We were still just friends.



* * *



? ? ?

After our impromptu sleepover and leisurely breakfast on Sunday, we finished the living room, painting over the primer with the acceptable-but-boring Eggshell. Monday morning I took all the painter’s tape off the edges of the wall, waiting for Mitch to come by to help me move the furniture back. When he got there he didn’t even knock, just came right in the front door. Making himself at home.

“So what are we working on today . . .” His voice trailed off and I heard his footsteps come toward me in the kitchen. I glanced over my shoulder to see a puzzled expression on his face. He took an exaggerated sniff of the air. “What’s that . . . is that . . . ?”

I shrugged. “Nothing exciting. Pork shoulder in the slow cooker again.”

“Yeah, but . . .” A grin crawled up his face. “You made this for me?”

“I did not,” I said a little too quickly. “I made it for me. I can’t afford takeout every night, you know.” It’d seemed like a good idea when I’d started it last night, making a big slab of meat for us to devour at the end of the day, but not if he was going to be all smug about it.

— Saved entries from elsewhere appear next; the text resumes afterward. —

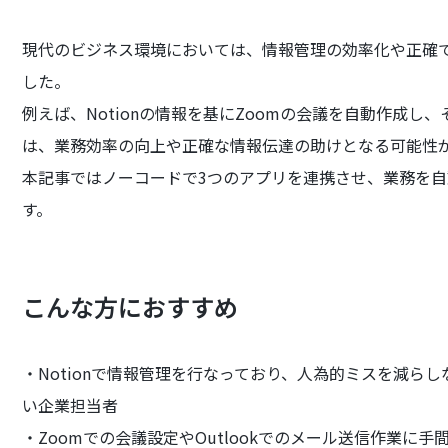
現代のビジネス環境においては、情報管理の効率化や正確
した。
例えば、Notionの情報を基にZoomの会議を自動作成し、
は、業務効率の向上や正確な情報伝達の助けとなる可能性
本記事ではノーコードで3つのアプリを連携させ、業務を
す。
こんな方におすすめ
・Notionで情報管理を行なっており、人為的ミスを減ら
い企業担当者
・Zoomでの会議設定やOutlookでのメール送信作業に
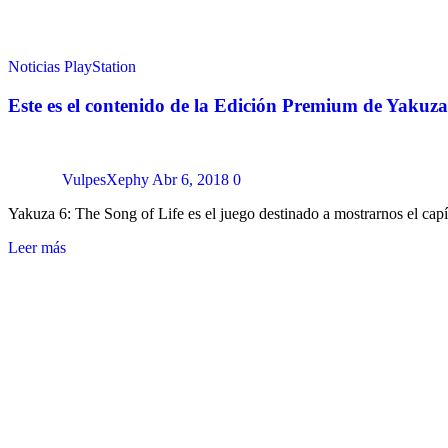
Noticias
PlayStation
Este es el contenido de la Edición Premium de Yakuza
VulpesXephy
Abr 6, 2018
0
Yakuza 6: The Song of Life es el juego destinado a mostrarnos el ca
Leer más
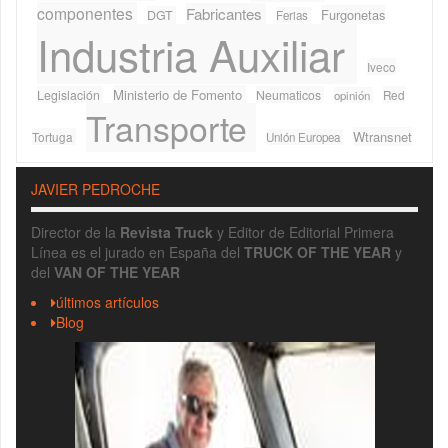
componentes
Fabricantes
Furgonetas
DGT
Ferias
Industria Auxiliar
Iveco
Ministerio de Fomento
Legislación
Neumaticos
Red
opinión
Transporte
Wtransnet
Tortuga
Unión Europea
JAVIER PEDROCHE
Director de la
Revista Truck
y Editor de Editorial Primera
Línea es el jurado en España del
TRUCK OF THE YEAR
y
del
VAN OF THE YEAR
últimos artículos
Blog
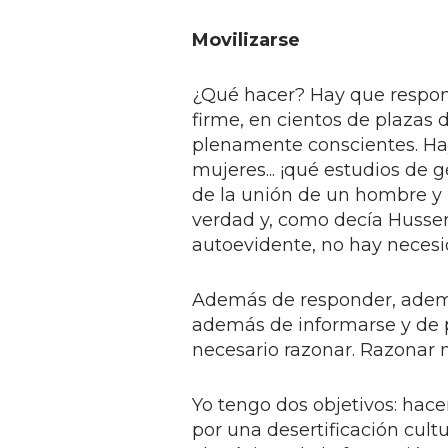
Movilizarse
¿Qué hacer? Hay que responde
firme, en cientos de plazas d
plenamente conscientes. H
mujeres... ¡qué estudios de 
de la unión de un hombre y 
verdad y, como decía Husserl,
autoevidente, no hay necesi
Además de responder, además
además de informarse y de 
necesario razonar. Razonar 
Yo tengo dos objetivos: hace
por una desertificación cul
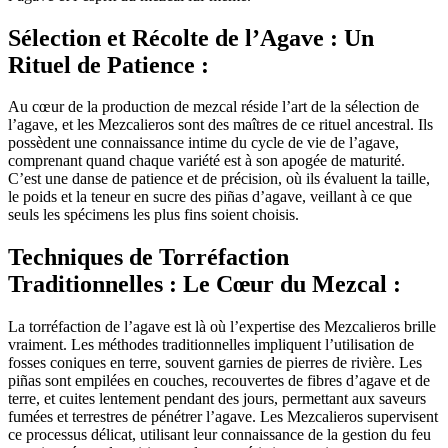
Sélection et Récolte de l’Agave : Un
Rituel de Patience :
Au cœur de la production de mezcal réside l’art de la sélection de
l’agave, et les Mezcalieros sont des maîtres de ce rituel ancestral. Ils
possèdent une connaissance intime du cycle de vie de l’agave,
comprenant quand chaque variété est à son apogée de maturité.
C’est une danse de patience et de précision, où ils évaluent la taille,
le poids et la teneur en sucre des piñas d’agave, veillant à ce que
seuls les spécimens les plus fins soient choisis.
Techniques de Torréfaction
Traditionnelles : Le Cœur du Mezcal :
La torréfaction de l’agave est là où l’expertise des Mezcalieros brille
vraiment. Les méthodes traditionnelles impliquent l’utilisation de
fosses coniques en terre, souvent garnies de pierres de rivière. Les
piñas sont empilées en couches, recouvertes de fibres d’agave et de
terre, et cuites lentement pendant des jours, permettant aux saveurs
fumées et terrestres de pénétrer l’agave. Les Mezcalieros supervisent
ce processus délicat, utilisant leur connaissance de la gestion du feu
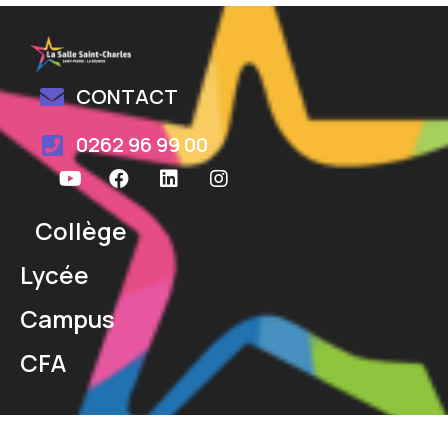
CONTACT
0262 96 99 00
Collège
Lycée
Campus
CFA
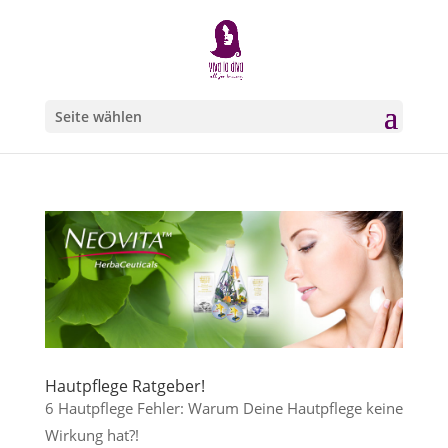
Seite wählen
Hautpflege Ratgeber!
6 Hautpflege Fehler: Warum Deine Hautpflege keine
Wirkung hat?!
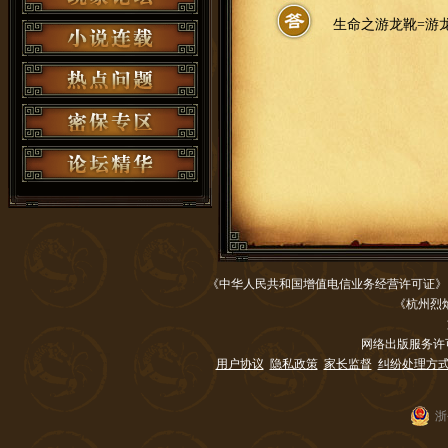
生命之游龙靴=游龙
《中华人民共和国增值电信业务经营许可证
《杭州烈
网络出版服务许
用户协议
隐私政策
家长监督
纠纷处理方
浙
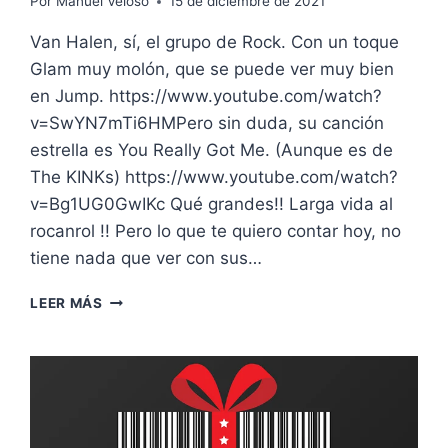
Por
Manuel Veloso
15 de diciembre de 2021
Van Halen, sí, el grupo de Rock. Con un toque
Glam muy molón, que se puede ver muy bien
en Jump. https://www.youtube.com/watch?
v=SwYN7mTi6HMPero sin duda, su canción
estrella es You Really Got Me. (Aunque es de
The KINKs) https://www.youtube.com/watch?
v=Bg1UG0GwIKc Qué grandes!! Larga vida al
rocanrol !! Pero lo que te quiero contar hoy, no
tiene nada que ver con sus…
LA
LEER MÁS
CLAUSULA
VAN
HALEN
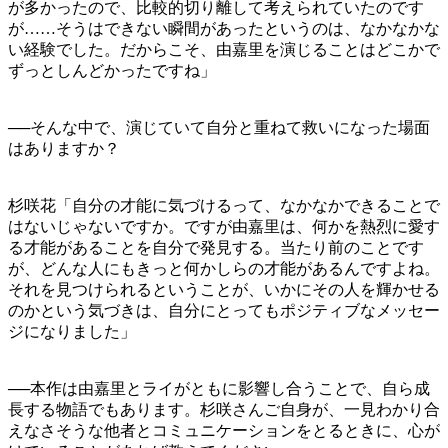
が多かったので、比較的切り離して考えられていたのです
が……そうはできない瞬間があったというのは、なかなかな
い経験でした。だからこそ、由嘉里を演じることはどこかで
ずっとしんどかったですね」
──そんな中で、演じていて自分と重ねて救いになった場面
はありますか？
杉咲花「自分の才能に気づけるって、なかなかできることで
はないじゃないですか。ですが由嘉里は、何かを熱烈に愛す
る才能があることを自分で発見する。当たり前のことです
が、どんな人にもきっと何かしらの才能があるんですよね。
それを見つけられるということが、いかにその人を輝かせる
のかという気づきは、自分にとってもポジティブなメッセー
ジになりました」
──本作は由嘉里とライがともに影響し合うことで、自ら成
長する物語でもあります。杉咲さんご自身が、一見わかり合
えなさそうな他者とコミュニケーションをとるときに、心が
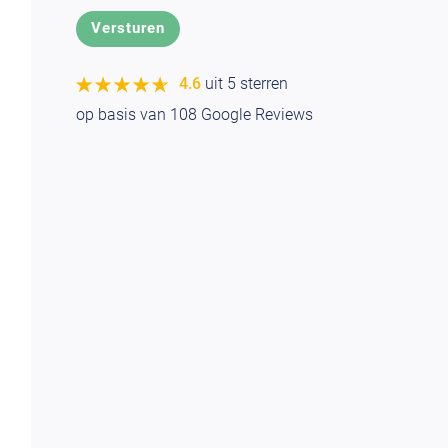
★★★★★
★★★★★
4.6
uit 5 sterren
op basis van
108
Google Reviews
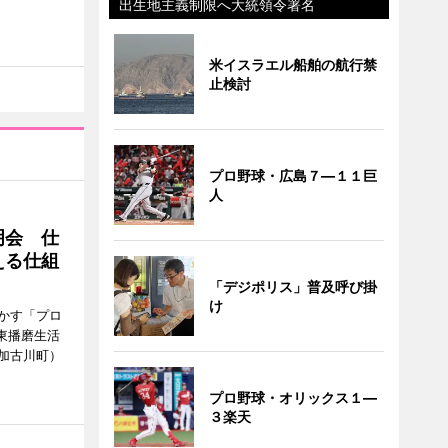
出生地主義制限へ大統領令署名
米イスラエル船舶の航行禁
止検討
プロ野球・広島７―１１巨
人
明会 仕
える仕組
「デジポリス」普及呼び掛
け
かす「プロ
東播磨生活
加古川町）
プロ野球・オリックス１―
３楽天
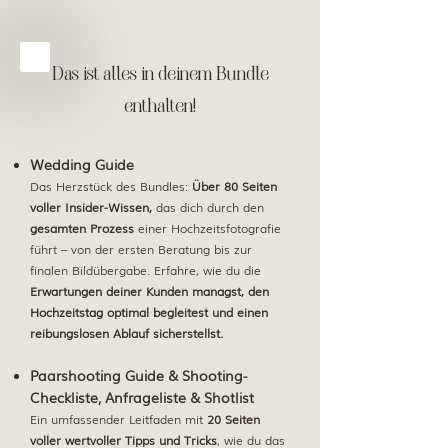
Das ist alles in deinem Bundle
enthalten!
Wedding Guide
Das Herzstück des Bundles:
Über 80 Seiten
voller Insider-Wissen,
das dich durch den
gesamten Prozess
einer Hochzeitsfotografie
führt – von der ersten Beratung bis zur
finalen Bildübergabe. Erfahre, wie du die
Erwartungen deiner Kunden managst, den
Hochzeitstag optimal begleitest und einen
reibungslosen Ablauf sicherstellst.
Paarshooting Guide & Shooting-
Checkliste, Anfrageliste & Shotlist
Ein umfassender Leitfaden mit
20 Seiten
voller wertvoller Tipps und Tricks
, wie du das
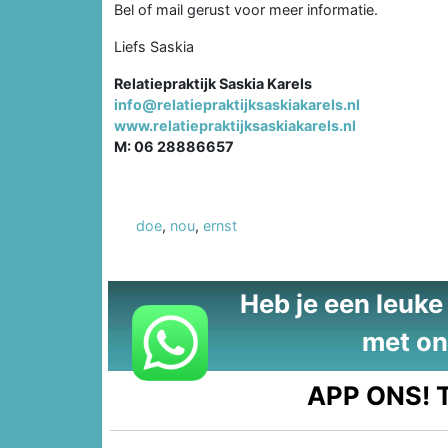
Bel of mail gerust voor meer informatie.
Liefs Saskia
Relatiepraktijk Saskia Karels
info@relatiepraktijksaskiakarels.nl
www.relatiepraktijksaskiakarels.nl
M: 06 28886657
doe
,
nou
,
ernst
Heb je een leuke t
met on
APP ONS!
T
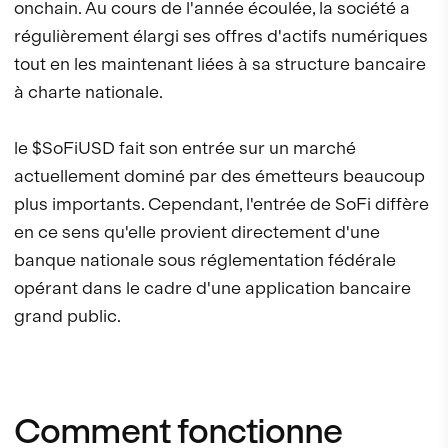
onchain. Au cours de l'année écoulée, la société a
régulièrement élargi ses offres d'actifs numériques
tout en les maintenant liées à sa structure bancaire
à charte nationale.
le $SoFiUSD fait son entrée sur un marché
actuellement dominé par des émetteurs beaucoup
plus importants. Cependant, l'entrée de SoFi diffère
en ce sens qu'elle provient directement d'une
banque nationale sous réglementation fédérale
opérant dans le cadre d'une application bancaire
grand public.
Comment fonctionne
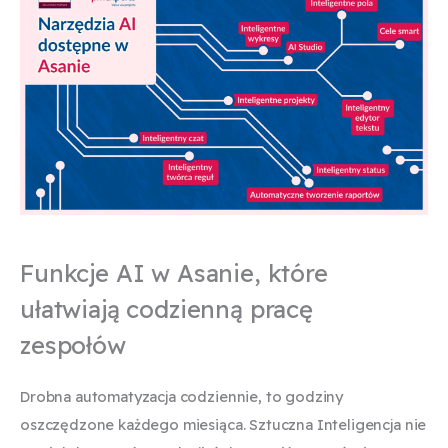
Funkcje AI w Asanie, które
ułatwiają codzienną pracę
zespołów
Drobna automatyzacja codziennie, to godziny
oszczędzone każdego miesiąca. Sztuczna Inteligencja nie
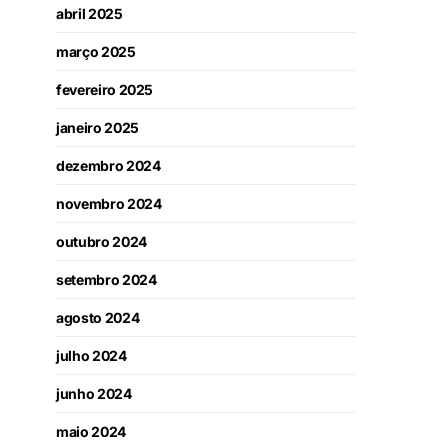
abril 2025
março 2025
fevereiro 2025
janeiro 2025
dezembro 2024
novembro 2024
outubro 2024
setembro 2024
agosto 2024
julho 2024
junho 2024
maio 2024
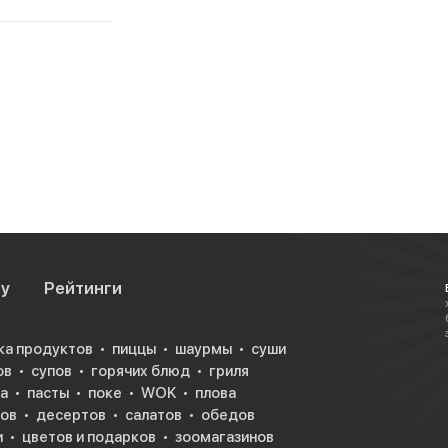
су
Рейтинги
ка продуктов
пиццы
шаурмы
суши
ов
супов
горячих блюд
гриля
а
пасты
поке
WOK
плова
ков
десертов
салатов
обедов
и
цветов и подарков
зоомагазинов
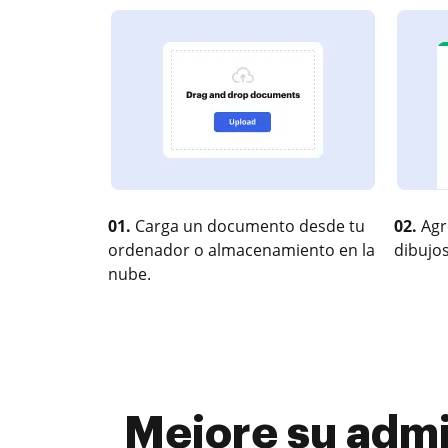
01.
Carga un documento desde tu
02.
Agr
ordenador o almacenamiento en la
dibujos
nube.
Mejore su admi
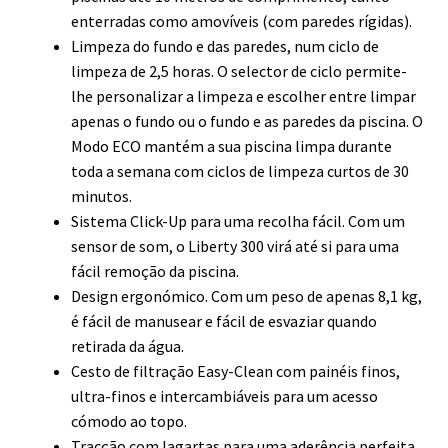
enterradas como amovíveis (com paredes rígidas).
Limpeza do fundo e das paredes, num ciclo de
limpeza de 2,5 horas. O selector de ciclo permite-
lhe personalizar a limpeza e escolher entre limpar
apenas o fundo ou o fundo e as paredes da piscina. O
Modo ECO mantém a sua piscina limpa durante
toda a semana com ciclos de limpeza curtos de 30
minutos.
Sistema Click-Up para uma recolha fácil. Com um
sensor de som, o Liberty 300 virá até si para uma
fácil remoção da piscina.
Design ergonómico. Com um peso de apenas 8,1 kg,
é fácil de manusear e fácil de esvaziar quando
retirada da água.
Cesto de filtração Easy-Clean com painéis finos,
ultra-finos e intercambiáveis para um acesso
cómodo ao topo.
Tracção com lagartas para uma aderência perfeita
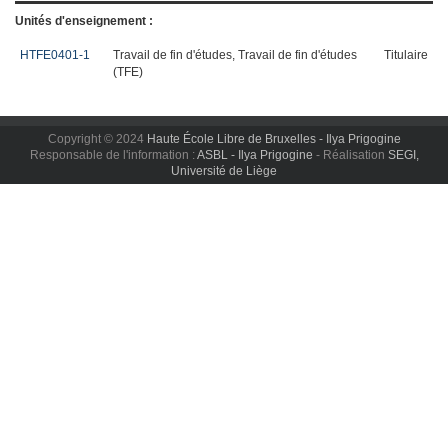
Unités d'enseignement :
HTFE0401-1
Travail de fin d'études, Travail de fin d'études
Titulaire
(TFE)
Copyright © 2024
Haute École Libre de Bruxelles - Ilya Prigogine
Responsable de l'information :
ASBL - Ilya Prigogine
- Réalisation
SEGI,
Université de Liège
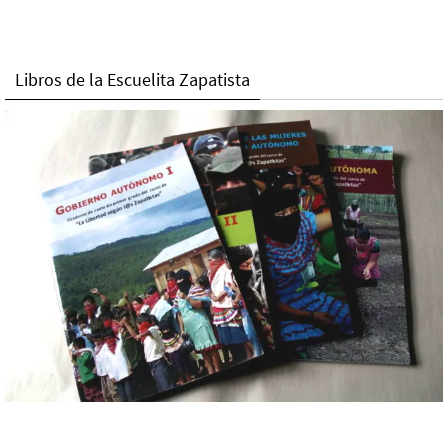
Libros de la Escuelita Zapatista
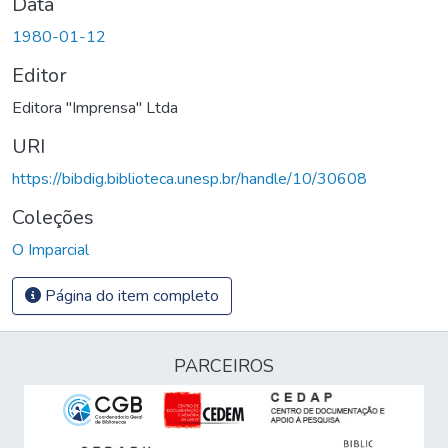
Data
1980-01-12
Editor
Editora "Imprensa" Ltda
URI
https://bibdig.biblioteca.unesp.br/handle/10/30608
Coleções
O Imparcial
Página do item completo
PARCEIROS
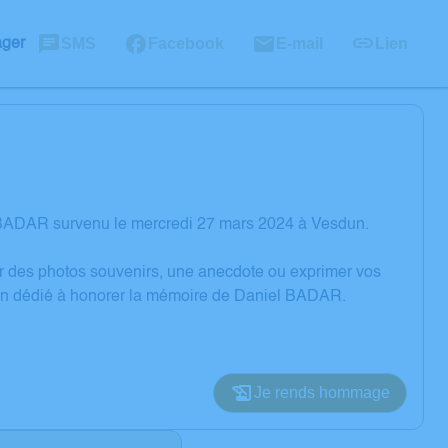
SMS
Facebook
E-mail
Lien
ager
 BADAR survenu le mercredi 27 mars 2024 à Vesdun.
er des photos souvenirs, une anecdote ou exprimer vos
sion dédié à honorer la mémoire de Daniel BADAR.
Je rends hommage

He nodded firmly, moving to the coffeepot to pour himself some coffee, which of course I had also made extra of, in case he’d want some. “It’s for me.”

His conviction was maddening, but when he was like this it was easier to just not argue with him. While he sipped his coffee I went back to what I was doing when he got there: staring at the kitchen with a critical eye.

“You sure I shouldn’t do anything in here?”

He shrugged. “Like what?”

“I don’t know. But now that the rest of the house is starting to look better, it looks kind of dingy in here, don’t you think?”

“I don’t know that I’d say that.” He leaned his elbows on the kitchen island and studied the room with me. “Your appliances aren’t all that old, and the floor’s in good shape. But it’s up to you.”

“Yeah.” I decided to table the thought for now. One room at a time, one project at a time. “Let’s get the living room put back together.”

The living room was so much brighter now that it wasn’t blue anymore. The Eggshell wasn’t quite as soulless as I’d feared, and once we’d put the furniture back the way I liked it, the whole room looked larger and sunnier. It wasn’t bad, but I wasn’t sure if it was me. But it didn’t have to be. I wasn’t making these changes for myself. I was making them for whoever owned this place next.